As secretary of the national conference of state commissioners from 1891 to 1902 and, by the end of this period, chairman of the Massachusetts commission, Stimson was specially interested in unifying state commercial law, reforming divorce law, and making Southern laws regulating child labor and factory hours as strong as Northern ones. While serving on the Massachusetts Commission on Corporation Laws in 1902-03, Stimson wrote, with Charles Washburn, the 1903 law which significantly relaxed that state's stringent control over corporate financing.
He had returned in 1902 to law practice in Boston, at the same time accepting a part-time position in the history and government department at Harvard, first as lecturer on "Tendencies of American Legislation" and, from 1904 to 1915, as professor of comparative legislation.
His compilations and digests, the fruit of prodigious labor, were first-rate; his scholarship - especially his adherence to the Teutonic theory of legal history - was thin and outdated.
In 1914 President Wilson appointed Stimson ambassador to Argentina. He served until 1921 and was credited with helping induce the neutral Argentines to sell large quantities of wheat to the allies during World War I. Throughout his life Stimson had a "second career" as an author. Between 1882 and 1922 he published (in the '80's under the pen name "J. S. of Dale") seven novels, four collections of short stories and novellas, and several lesser works. His short stories appeared in popular magazines well into the 1930's.
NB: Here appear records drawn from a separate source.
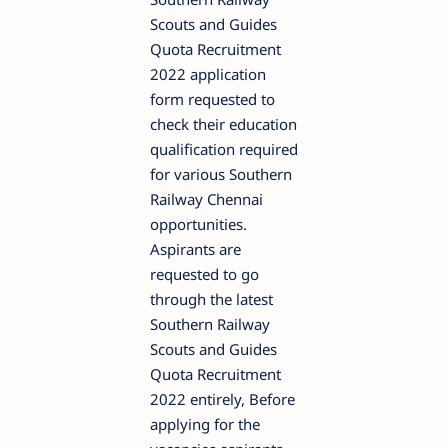
Scouts and Guides
Quota Recruitment
2022 application
form requested to
check their education
qualification required
for various Southern
Railway Chennai
opportunities.
Aspirants are
requested to go
through the latest
Southern Railway
Scouts and Guides
Quota Recruitment
2022 entirely, Before
applying for the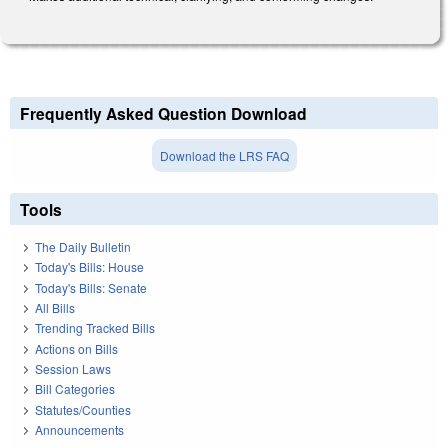
Frequently Asked Question Download
Download the LRS FAQ
Tools
The Daily Bulletin
Today's Bills: House
Today's Bills: Senate
All Bills
Trending Tracked Bills
Actions on Bills
Session Laws
Bill Categories
Statutes/Counties
Announcements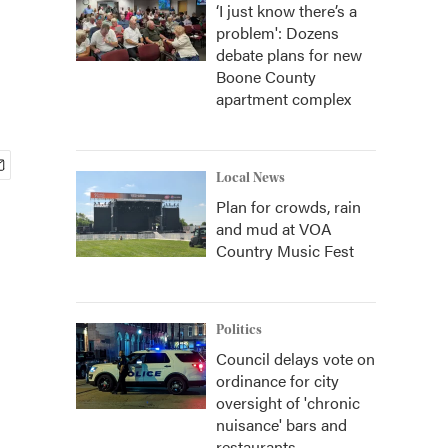
‘I just know there’s a
problem': Dozens
debate plans for new
Boone County
apartment complex
Local News
Plan for crowds, rain
and mud at VOA
Country Music Fest
Politics
Council delays vote on
ordinance for city
oversight of 'chronic
nuisance' bars and
restaurants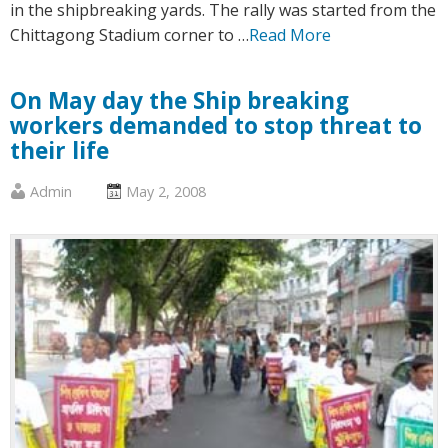
in the shipbreaking yards. The rally was started from the
Chittagong Stadium corner to …
Read More
On May day the Ship breaking
workers demanded to stop threat to
their life
Published
Posted
Admin
May 2, 2008
by
on
:
: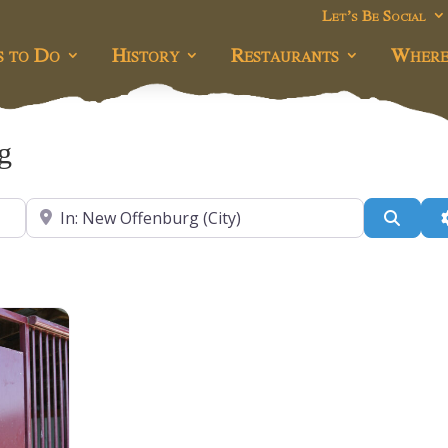
Let’s Be Social
s to Do
History
Restaurants
Where
g
Near
Searc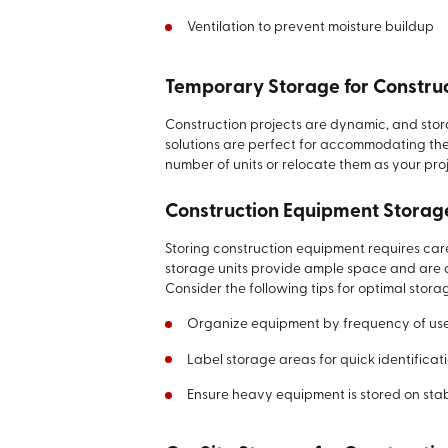
Ventilation to prevent moisture buildup
Temporary Storage for Construc
Construction projects are dynamic, and sto
solutions are perfect for accommodating the
number of units or relocate them as your pro
Construction Equipment Storag
Storing construction equipment requires care
storage units provide ample space and are 
Consider the following tips for optimal stora
Organize equipment by frequency of us
Label storage areas for quick identificat
Ensure heavy equipment is stored on sta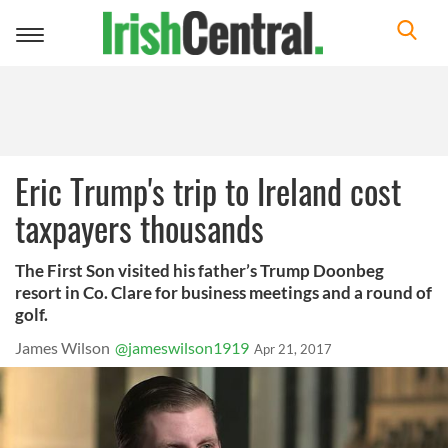
Toggle
navigation
Eric Trump's trip to Ireland cost
taxpayers thousands
The First Son visited his father’s Trump Doonbeg
resort in Co. Clare for business meetings and a round of
golf.
James Wilson
@jameswilson1919
Apr 21, 2017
His first novels - including the very successful romance of Harvard undergraduate life, Guerndale (1882) - identified him as one of a school of upper-class Boston novelists that included his friends Russell Sullivan, Arlo Bates, Robert Grant and John T. Wheelwright.
Another friend, John Boyle O'Reilly, helped Stimson plot perhaps his best work, King Noanett (1896).
Most of Stimson's fiction, like his legal writing, celebrated the values of an earlier America. Whatever artistic reputation he earned in his lifetime quickly faded. His literary virtues are preserved in his fine autobiographical survey of America, My United States (1931).
He died in Dedham at the age of eighty-eight of bronchopneumonia.
Stimson's political career had begun soon after his graduation from college, as one of Dedham's regular delegates to the Republican state convention and financial manager for Congressman Theodore Lyman (1833 - 1897).
In 1884 the Republican governor of Massachusetts, George Robinson, named Stimson assistant attorney general. He resigned, however, upon the nomination of James G. Blaine, helped initiate the "Mugwump" movement in Boston and New York City, and became a Democrat, an affiliation he retained until the New Deal. He supported the Gold Democrats rather than Bryan in 1896 and 1900, and played a role in reknitting the divided Massachusetts Democratic party after 1900.
Views
He fought to give full legal rights to the American Indian and protested against American imperialism. In particular, he sought to reconcile his reformer's desire to control trusts and to ensure justice for the laboring man with his fear (which proved dominant) of government interference with individual liberty and property rights.
Quotations:
The "chief pleasure in life, " he concluded, is "to be an all-round man. "
Connections
Stimson was married on June 2, 1881, to Elizabeth Bradlee Abbot, daughter of a Boston merchant. On November 12, 1902, he married Mabel Ashhurst of Philadelphia. His three children, all by the first marriage, were Mildred, Elizabeth Bradlee (who died in infancy), and Margaret Ashton.